(Beginning of AVAILABLE DATA)
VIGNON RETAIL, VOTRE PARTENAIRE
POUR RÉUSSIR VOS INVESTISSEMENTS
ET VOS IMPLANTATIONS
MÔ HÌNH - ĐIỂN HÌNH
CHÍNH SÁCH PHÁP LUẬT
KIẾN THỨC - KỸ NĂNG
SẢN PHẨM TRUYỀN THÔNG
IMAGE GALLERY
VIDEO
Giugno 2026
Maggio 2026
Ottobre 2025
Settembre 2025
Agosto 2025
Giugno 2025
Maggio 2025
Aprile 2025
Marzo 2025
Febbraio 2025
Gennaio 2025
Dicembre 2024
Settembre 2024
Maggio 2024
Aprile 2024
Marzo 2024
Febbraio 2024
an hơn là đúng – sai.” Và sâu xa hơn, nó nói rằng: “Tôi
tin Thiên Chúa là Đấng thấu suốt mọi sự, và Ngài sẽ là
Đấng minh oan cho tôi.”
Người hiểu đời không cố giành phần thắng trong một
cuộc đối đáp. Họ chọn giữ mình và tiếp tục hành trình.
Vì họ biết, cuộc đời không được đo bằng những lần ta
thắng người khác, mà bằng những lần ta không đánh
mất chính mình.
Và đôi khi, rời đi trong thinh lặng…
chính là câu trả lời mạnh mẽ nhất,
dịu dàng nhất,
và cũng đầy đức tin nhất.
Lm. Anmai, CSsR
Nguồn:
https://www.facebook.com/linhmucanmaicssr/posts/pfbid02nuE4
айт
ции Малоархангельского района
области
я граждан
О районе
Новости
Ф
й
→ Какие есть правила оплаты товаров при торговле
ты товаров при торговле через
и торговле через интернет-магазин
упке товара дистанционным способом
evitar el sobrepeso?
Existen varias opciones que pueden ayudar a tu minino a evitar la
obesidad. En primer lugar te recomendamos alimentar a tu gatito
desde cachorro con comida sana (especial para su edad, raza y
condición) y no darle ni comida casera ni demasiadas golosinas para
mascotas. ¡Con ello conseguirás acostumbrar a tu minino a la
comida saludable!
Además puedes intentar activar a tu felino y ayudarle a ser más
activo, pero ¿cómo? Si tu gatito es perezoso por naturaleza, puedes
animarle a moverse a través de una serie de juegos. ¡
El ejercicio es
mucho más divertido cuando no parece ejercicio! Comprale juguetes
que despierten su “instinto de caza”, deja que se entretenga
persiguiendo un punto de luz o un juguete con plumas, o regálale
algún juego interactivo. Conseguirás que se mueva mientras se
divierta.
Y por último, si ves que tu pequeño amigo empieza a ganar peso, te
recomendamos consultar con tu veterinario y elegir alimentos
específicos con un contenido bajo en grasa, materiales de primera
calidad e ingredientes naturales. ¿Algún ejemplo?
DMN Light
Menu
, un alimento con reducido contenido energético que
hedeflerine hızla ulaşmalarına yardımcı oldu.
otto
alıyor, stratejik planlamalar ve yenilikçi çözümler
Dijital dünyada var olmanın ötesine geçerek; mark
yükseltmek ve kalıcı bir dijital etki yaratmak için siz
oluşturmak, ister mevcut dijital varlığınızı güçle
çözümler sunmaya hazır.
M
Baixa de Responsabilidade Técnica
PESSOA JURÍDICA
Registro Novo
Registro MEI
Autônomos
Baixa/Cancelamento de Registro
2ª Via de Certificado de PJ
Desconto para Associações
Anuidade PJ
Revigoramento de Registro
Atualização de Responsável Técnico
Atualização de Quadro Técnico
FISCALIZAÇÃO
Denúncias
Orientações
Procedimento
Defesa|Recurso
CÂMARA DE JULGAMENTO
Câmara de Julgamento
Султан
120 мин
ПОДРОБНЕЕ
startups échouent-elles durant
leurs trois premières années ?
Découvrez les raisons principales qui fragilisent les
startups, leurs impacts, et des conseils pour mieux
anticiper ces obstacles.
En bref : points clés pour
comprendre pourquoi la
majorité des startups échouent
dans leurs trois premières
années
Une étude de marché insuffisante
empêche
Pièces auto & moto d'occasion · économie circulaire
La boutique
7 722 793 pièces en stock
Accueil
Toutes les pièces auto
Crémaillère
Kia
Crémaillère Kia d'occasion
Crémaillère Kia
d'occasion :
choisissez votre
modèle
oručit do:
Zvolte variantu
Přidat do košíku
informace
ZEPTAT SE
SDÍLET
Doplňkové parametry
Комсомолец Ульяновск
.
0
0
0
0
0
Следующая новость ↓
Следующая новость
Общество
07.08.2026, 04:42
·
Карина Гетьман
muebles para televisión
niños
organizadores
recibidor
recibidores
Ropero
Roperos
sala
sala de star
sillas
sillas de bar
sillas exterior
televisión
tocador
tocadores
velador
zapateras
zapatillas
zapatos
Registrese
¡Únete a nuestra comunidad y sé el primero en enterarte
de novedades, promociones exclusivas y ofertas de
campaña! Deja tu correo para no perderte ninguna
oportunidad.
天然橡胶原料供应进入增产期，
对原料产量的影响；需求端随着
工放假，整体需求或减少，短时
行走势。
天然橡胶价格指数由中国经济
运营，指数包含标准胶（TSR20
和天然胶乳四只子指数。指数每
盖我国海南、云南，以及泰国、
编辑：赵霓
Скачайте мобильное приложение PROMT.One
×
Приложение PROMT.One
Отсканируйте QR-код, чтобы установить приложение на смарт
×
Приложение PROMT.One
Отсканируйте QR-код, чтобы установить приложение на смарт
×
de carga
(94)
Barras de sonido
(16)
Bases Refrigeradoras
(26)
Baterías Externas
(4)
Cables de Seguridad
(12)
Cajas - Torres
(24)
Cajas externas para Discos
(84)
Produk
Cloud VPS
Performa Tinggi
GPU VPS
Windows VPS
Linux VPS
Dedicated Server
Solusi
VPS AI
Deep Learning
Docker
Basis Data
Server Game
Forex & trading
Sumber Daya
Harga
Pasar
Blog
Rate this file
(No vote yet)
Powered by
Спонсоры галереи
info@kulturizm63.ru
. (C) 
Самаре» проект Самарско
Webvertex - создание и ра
(End of AVAILABLE DATA)
§ INSTRUCTIONS TO FOLLOW:
Recast the data from the start through the line containing "Và đôi khi, rời đi trong thinh lặng…" as a Markdown table with two columns, n for the row number and Line for the text of that line. Skip any blank lines.

§ COMPLETED TASK:
| n | Line |
|---|---|
| 1 | VIGNON RETAIL, VOTRE PARTENAIRE |
| 2 | POUR RÉUSSIR VOS INVESTISSEMENTS |
| 3 | ET VOS IMPLANTATIONS |
| 4 | MÔ HÌNH - ĐIỂN HÌNH |
| 5 | CHÍNH SÁCH PHÁP LUẬT |
| 6 | KIẾN THỨC - KỸ NĂNG |
| 7 | SẢN PHẨM TRUYỀN THÔNG |
| 8 | IMAGE GALLERY |
| 9 | VIDEO |
| 10 | Giugno 2026 |
| 11 | Maggio 2026 |
| 12 | Ottobre 2025 |
| 13 | Settembre 2025 |
| 14 | Agosto 2025 |
| 15 | Giugno 2025 |
| 16 | Maggio 2025 |
| 17 | Aprile 2025 |
| 18 | Marzo 2025 |
| 19 | Febbraio 2025 |
| 20 | Gennaio 2025 |
| 21 | Dicembre 2024 |
| 22 | Settembre 2024 |
| 23 | Maggio 2024 |
| 24 | Aprile 2024 |
| 25 | Marzo 2024 |
| 26 | Febbraio 2024 |
| 27 | an hơn là đúng – sai.” Và sâu xa hơn, nó nói rằng: “Tôi |
| 28 | tin Thiên Chúa là Đấng thấu suốt mọi sự, và Ngài sẽ là |
| 29 | Đấng minh oan cho tôi.” |
| 30 | Người hiểu đời không cố giành phần thắng trong một |
| 31 | cuộc đối đáp. Họ chọn giữ mình và tiếp tục hành trình. |
| 32 | Vì họ biết, cuộc đời không được đo bằng những lần ta |
| 33 | thắng người khác, mà bằng những lần ta không đánh |
| 34 | mất chính mình. |
| 35 | Và đôi khi, rời đi trong thinh lặng… |